Before-and-after object lists
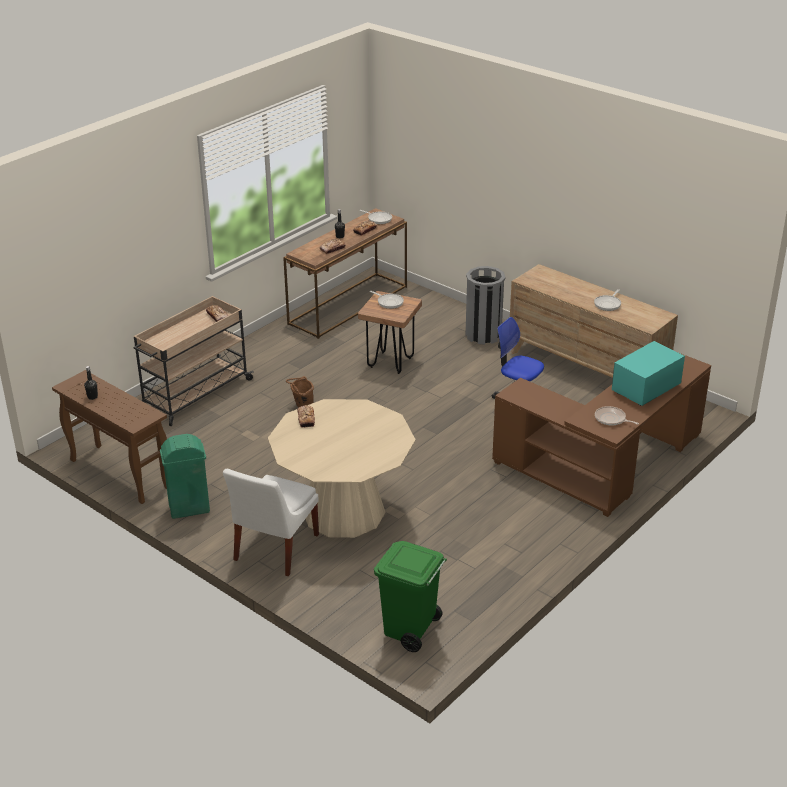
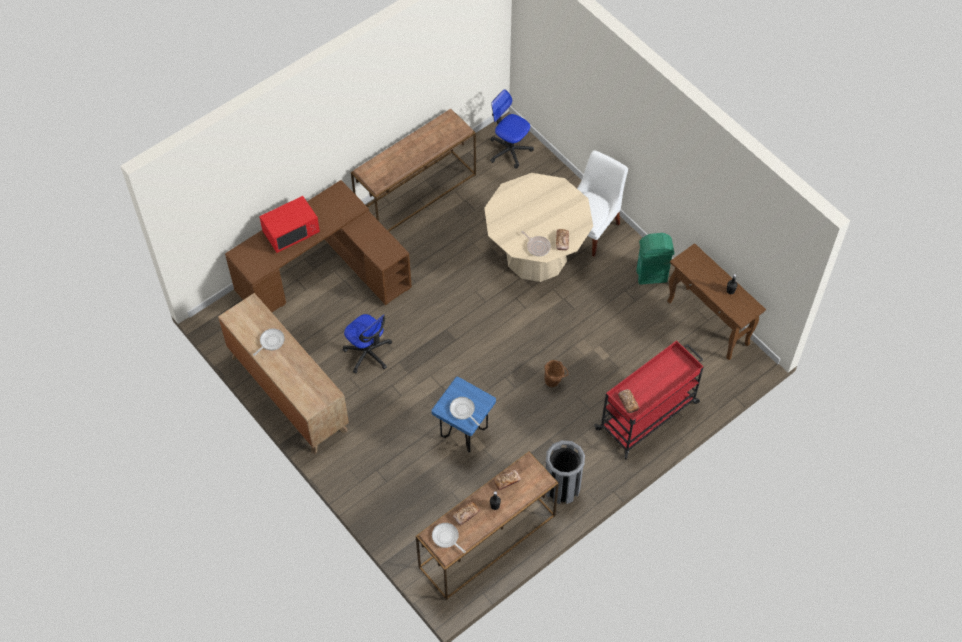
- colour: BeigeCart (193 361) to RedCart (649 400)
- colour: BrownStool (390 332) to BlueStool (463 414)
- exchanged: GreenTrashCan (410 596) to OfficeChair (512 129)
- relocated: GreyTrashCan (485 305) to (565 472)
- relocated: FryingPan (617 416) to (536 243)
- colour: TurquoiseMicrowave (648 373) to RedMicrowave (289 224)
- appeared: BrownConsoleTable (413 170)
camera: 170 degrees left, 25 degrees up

* Exercise brief *
Every line above carrying the word "relocated" needs to be shown.

* Result *
- relocated: GreyTrashCan (485 305) to (565 472)
- relocated: FryingPan (617 416) to (536 243)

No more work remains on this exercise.